Reimer shines in bounce-back performance, but Sharks are stymied in another home loss

SAN JOSE, Calif. – James Reimer did what he could Saturday to help the San Jose Sharks snap a lengthy losing streak on home ice. But the skaters in front of him didn’t offer up much in support.

Julien Gauthier scored at the 13:57 mark of the third period, the 40th shot that Reimer had faced up until that point, as the Sharks lost 2-1 to the New York Rangers on Saturday before an announced sellout crowd of 17,562 at SAP Center.

The Sharks managed just four shots on net in the third period, including Logan Couture’s goal with 16.1 seconds left in regulation time that helped his team avoid its first shutout of the season.

The Sharks are now 0-4-3 at home since a 4-3 overtime victory over the Toronto Maple Leafs on Oct. 27. That win remains the Sharks’ only victory at SAP Center, as they now own a 1-6-3 record this season at the downtown arena.

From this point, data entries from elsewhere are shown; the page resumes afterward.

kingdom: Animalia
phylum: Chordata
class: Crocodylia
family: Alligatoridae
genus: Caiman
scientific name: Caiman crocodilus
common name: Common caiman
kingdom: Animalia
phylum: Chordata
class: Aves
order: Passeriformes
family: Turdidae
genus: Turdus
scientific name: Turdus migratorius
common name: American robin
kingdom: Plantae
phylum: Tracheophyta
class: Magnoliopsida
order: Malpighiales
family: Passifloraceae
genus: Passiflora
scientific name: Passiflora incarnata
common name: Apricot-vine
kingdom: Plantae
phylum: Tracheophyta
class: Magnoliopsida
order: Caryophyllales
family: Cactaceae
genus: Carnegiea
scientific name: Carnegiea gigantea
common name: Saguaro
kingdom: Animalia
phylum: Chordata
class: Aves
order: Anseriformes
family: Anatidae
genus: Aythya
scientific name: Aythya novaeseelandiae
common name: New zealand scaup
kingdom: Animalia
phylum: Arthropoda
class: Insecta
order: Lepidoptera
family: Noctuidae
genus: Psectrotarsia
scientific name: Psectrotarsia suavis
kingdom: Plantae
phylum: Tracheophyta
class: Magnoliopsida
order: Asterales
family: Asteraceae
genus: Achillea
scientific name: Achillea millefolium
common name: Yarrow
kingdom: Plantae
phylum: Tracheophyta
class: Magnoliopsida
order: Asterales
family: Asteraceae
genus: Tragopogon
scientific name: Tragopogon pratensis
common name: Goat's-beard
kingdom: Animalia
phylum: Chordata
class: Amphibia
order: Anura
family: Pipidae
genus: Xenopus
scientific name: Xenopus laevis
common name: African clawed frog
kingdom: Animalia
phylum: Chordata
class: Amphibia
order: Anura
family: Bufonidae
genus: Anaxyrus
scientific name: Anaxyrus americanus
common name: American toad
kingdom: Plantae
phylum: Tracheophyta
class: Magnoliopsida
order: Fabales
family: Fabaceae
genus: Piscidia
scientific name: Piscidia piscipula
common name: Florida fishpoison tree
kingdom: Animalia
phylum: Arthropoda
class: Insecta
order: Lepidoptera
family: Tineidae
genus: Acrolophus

Adam Fox scored an empty net goal with 1:07 in the third period for the Rangers. Reimer finished with 41 saves.

Reimer made 15 saves in the first period, one more save than he had throughout Thursday’s game with the Detroit Red Wings in the Sharks’ 7-4 loss that began a three-game homestand.

Against the Red Wings, Reimer stopped 14 of 20 shots, and just four of seven in the third period as the Sharks allowed the final three goals of the game after staging an impressive comeback from a two-goal deficit.

Of Reimer’s 27 saves in the first two periods Saturday, five came while shorthanded as the Sharks killed all three penalties they took in the first 40 minutes. The Sharks entered Saturday with the top-ranked power play in the NHL at 92% and went 5-for-5 on the kill in their last meeting with the Rangers on Oct. 20.

In that game, Karlsson scored the overtime winner and had an assist in the Sharks’ 3-2 victory at Madison Square Garden, snapping what was the team’s five-game skid to start the season. Including that win, the Sharks, before Saturday, had a 6-5-3 record since an 0-5-0 start.

If the Sharks are able to climb back into the playoff picture, perhaps they’ll look back at an Oct. 19 practice in New York as something of a turning point.

The Sharks had been blown out 5-2 by the New York Islanders the night before for their fifth straight loss. The day before the game, coach David Quinn and captain Couture sat down to talk about how urgent the team’s situation had become, and how much better they needed to be from a practice standpoint.

“If we’re going to get out of this is when practice ends, you want to feel good about what you’re trying to accomplish in your mental and physical effort,” Quinn said. “But you’ve got to watch your teammates do the same thing. That’s the only way to acquire team confidence.”

Quinn said in his playing days when he practiced and wasn’t in a particular drill, he’d watch and notice when passes weren’t completed and or when his teammates weren’t executing.

“If practice ended that way, I didn’t think our team was very good,” Quinn said. “So if you want to think you’re team’s good, you’ve got to watch everybody do the right thing or try to do the right thing.”

That Oct. 19 Sharks practice has been somewhat of a season-changer, as they’ve at least been good enough since then to not fall further behind in the Western Conference standings.

“I think it hit us between the eyes and we’ve just done a lot of things better since then,” Quinn said. “We’ve practiced better, we’ve played better, we’ve gotten better results. Not the results we want, but we’ve gotten better results.”